- TASK TO CARRY OUT
Pull out every line of the records that contains the string "without", treating uppercase and lowercase as different.
Segment Open
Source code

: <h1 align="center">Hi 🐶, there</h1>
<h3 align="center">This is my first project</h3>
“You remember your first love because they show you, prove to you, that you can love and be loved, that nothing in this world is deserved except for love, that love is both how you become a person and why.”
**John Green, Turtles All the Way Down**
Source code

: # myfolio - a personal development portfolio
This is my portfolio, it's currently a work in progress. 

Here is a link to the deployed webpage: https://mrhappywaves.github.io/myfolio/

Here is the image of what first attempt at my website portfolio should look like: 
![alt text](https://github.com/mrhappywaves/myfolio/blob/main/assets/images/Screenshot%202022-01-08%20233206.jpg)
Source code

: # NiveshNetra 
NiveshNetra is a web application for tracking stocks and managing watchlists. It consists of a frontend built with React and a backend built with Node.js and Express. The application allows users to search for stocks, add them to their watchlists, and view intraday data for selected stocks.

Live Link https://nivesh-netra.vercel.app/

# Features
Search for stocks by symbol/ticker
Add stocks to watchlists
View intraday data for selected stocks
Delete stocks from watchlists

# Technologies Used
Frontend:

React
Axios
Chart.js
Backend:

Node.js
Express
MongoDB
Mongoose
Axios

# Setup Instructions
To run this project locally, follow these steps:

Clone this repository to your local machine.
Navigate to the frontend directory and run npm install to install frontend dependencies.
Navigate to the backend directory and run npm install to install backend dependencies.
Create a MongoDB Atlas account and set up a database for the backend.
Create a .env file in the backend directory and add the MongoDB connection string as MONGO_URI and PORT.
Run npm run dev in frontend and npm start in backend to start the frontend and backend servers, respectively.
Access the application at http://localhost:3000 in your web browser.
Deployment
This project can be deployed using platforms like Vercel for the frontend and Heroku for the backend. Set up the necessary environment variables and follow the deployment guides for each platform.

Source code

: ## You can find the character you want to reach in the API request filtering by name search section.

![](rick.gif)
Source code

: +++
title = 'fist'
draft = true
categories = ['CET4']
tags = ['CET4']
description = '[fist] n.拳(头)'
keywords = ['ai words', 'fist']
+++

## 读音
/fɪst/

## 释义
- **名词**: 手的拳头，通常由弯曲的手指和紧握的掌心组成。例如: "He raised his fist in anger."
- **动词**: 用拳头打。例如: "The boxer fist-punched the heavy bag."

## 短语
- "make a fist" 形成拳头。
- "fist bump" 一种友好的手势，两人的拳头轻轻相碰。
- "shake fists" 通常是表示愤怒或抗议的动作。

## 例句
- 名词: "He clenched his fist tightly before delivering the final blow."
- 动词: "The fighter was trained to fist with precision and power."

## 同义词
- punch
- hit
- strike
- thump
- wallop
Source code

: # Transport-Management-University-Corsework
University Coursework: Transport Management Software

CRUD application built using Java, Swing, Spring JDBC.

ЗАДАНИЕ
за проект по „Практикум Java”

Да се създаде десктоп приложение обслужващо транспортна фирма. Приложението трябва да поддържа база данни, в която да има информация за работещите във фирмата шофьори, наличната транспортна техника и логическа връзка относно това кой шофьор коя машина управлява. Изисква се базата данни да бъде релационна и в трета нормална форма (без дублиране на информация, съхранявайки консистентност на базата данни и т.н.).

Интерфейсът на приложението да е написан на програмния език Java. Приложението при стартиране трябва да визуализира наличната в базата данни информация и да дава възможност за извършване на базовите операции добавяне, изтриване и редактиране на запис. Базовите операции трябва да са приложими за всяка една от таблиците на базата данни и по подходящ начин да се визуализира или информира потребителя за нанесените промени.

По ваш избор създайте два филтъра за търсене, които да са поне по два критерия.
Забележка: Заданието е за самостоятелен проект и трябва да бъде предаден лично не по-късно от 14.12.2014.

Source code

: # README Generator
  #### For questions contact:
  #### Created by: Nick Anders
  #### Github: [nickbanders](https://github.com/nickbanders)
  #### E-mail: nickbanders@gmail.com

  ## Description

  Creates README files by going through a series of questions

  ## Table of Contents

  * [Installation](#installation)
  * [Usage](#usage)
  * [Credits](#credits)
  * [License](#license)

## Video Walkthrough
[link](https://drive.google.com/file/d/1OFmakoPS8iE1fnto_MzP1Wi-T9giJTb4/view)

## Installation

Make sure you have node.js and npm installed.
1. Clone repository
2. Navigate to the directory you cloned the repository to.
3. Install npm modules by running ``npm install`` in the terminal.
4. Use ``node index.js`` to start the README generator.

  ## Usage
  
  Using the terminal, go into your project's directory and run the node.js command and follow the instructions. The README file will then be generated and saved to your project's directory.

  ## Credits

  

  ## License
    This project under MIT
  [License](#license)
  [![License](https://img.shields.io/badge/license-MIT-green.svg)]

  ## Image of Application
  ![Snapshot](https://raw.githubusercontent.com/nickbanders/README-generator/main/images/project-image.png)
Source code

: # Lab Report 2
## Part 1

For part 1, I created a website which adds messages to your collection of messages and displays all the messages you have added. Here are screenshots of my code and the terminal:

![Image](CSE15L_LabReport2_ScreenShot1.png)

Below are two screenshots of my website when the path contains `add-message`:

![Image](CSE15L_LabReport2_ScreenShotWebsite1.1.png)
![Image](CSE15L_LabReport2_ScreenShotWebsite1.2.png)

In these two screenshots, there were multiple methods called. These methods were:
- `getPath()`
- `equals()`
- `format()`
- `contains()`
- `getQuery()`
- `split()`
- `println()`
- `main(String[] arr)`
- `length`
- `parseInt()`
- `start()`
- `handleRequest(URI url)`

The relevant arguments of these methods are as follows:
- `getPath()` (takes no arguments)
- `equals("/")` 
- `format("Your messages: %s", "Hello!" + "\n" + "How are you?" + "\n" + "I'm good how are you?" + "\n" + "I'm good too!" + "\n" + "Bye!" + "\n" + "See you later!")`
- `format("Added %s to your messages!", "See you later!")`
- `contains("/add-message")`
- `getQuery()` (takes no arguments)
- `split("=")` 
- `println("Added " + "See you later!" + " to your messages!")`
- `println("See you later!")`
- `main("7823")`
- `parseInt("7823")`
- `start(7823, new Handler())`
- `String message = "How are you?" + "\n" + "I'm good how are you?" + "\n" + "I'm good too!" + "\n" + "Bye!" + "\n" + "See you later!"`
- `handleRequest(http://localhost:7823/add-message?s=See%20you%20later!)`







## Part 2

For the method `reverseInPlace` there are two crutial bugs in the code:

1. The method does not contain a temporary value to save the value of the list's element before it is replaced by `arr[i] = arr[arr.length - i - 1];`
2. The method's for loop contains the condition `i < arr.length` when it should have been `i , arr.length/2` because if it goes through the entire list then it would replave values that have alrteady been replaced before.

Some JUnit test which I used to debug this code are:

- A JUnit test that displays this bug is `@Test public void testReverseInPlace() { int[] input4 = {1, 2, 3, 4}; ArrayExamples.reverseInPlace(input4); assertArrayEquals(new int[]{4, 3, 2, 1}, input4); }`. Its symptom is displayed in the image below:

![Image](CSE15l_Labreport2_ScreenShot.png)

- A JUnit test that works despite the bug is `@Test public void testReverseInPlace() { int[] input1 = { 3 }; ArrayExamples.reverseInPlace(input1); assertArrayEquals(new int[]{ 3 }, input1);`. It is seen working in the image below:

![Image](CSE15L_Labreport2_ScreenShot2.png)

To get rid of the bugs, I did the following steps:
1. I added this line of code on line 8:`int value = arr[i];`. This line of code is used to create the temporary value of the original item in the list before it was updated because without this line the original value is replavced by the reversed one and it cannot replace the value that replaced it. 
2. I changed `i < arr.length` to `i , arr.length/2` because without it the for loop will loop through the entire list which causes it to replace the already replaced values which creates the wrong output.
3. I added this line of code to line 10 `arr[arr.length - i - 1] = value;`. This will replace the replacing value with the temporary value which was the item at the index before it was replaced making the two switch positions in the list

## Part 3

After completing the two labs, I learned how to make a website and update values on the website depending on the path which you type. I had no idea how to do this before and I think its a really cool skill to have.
Segment Closed
- SOLUTION FOR THIS EXERCISE
1. I added this line of code on line 8:`int value = arr[i];`. This line of code is used to create the temporary value of the original item in the list before it was updated because without this line the original value is replavced by the reversed one and it cannot replace the value that replaced it. 
2. I changed `i < arr.length` to `i , arr.length/2` because without it the for loop will loop through the entire list which causes it to replace the already replaced values which creates the wrong output.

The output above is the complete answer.